** Extracted material **
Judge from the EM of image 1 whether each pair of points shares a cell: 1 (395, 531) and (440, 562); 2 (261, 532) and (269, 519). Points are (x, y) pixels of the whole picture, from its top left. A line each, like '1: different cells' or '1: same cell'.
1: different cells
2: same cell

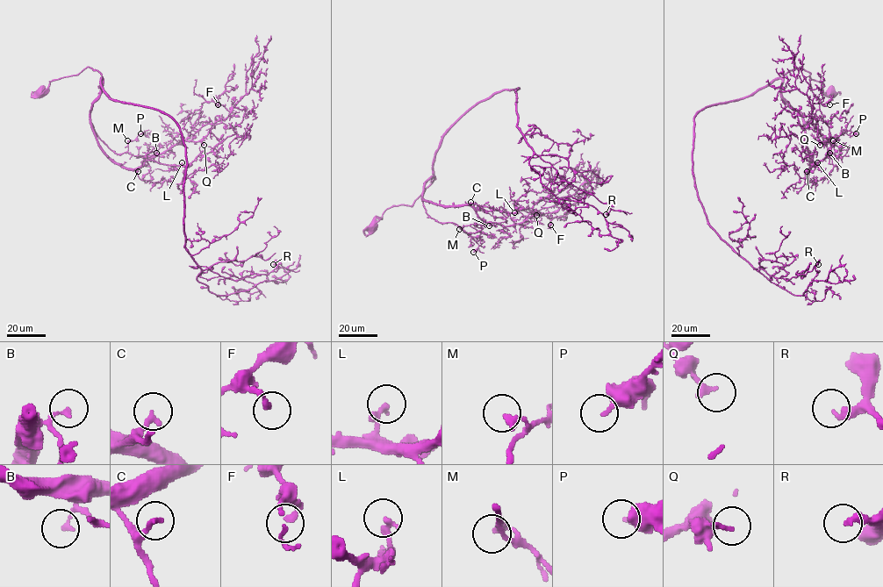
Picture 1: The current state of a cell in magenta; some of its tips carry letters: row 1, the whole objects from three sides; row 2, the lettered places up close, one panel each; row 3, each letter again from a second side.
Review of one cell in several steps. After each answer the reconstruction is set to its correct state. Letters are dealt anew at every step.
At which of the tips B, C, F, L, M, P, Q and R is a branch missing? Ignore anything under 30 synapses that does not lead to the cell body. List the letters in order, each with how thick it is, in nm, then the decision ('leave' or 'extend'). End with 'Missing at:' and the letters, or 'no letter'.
B: calibre 160 nm; leave
C: calibre 200 nm; leave
F: calibre 200 nm; leave
L: calibre 220 nm; extend
M: calibre 280 nm; leave
P: calibre 260 nm; leave
Q: calibre 240 nm; leave
R: calibre 300 nm; leave
Missing at: L

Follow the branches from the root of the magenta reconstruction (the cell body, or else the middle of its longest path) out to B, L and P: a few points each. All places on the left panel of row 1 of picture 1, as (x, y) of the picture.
B: (42, 93), (53, 80), (88, 67), (96, 69), (102, 82), (90, 121), (98, 146), (131, 168), (156, 153)
L: (42, 93), (53, 80), (96, 69), (102, 82), (90, 121), (98, 146), (128, 168), (182, 162)
P: (42, 93), (53, 80), (96, 69), (102, 82), (90, 122), (98, 137), (121, 153), (140, 133)

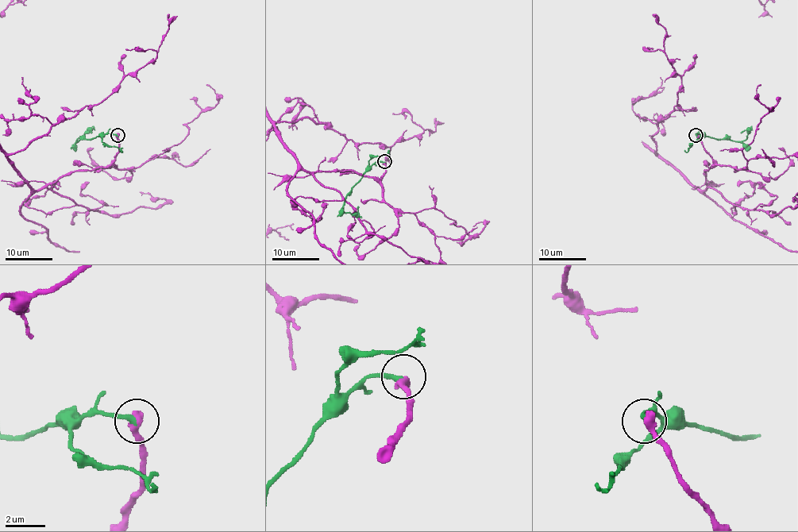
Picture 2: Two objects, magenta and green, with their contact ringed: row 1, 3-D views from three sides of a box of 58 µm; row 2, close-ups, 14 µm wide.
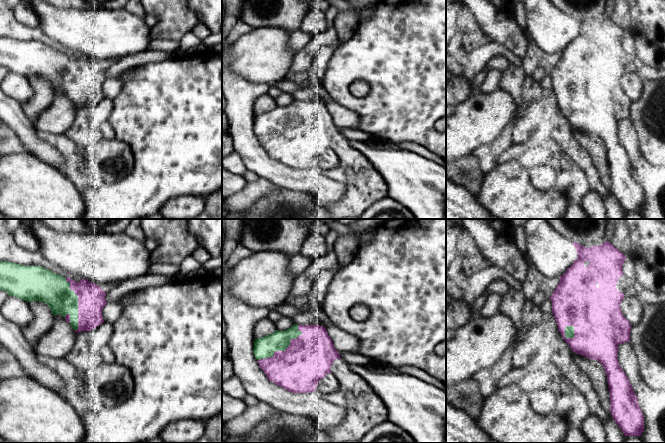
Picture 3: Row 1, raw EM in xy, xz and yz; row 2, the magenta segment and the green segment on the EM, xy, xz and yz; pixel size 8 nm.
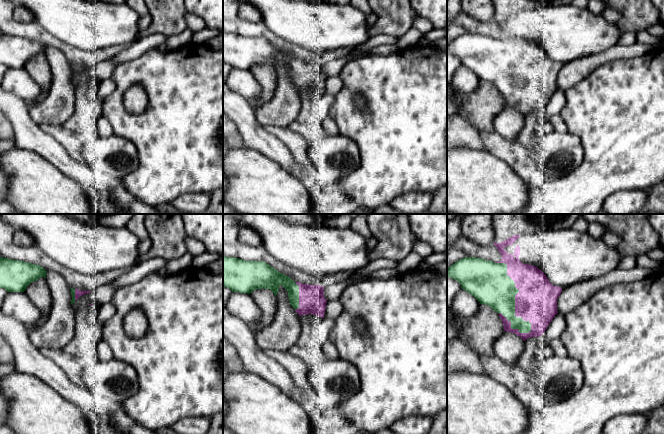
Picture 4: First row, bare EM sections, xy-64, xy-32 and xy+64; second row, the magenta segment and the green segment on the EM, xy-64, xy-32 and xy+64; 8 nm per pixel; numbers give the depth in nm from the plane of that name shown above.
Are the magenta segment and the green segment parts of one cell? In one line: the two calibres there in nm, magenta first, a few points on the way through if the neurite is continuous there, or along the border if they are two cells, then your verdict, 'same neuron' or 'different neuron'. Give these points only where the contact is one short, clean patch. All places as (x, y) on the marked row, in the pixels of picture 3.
calibres 380 and 170 nm; same neuron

** Exercise goal **
Find out how many lines in the listing contain the string "three". Give the number alone.

** Response **
2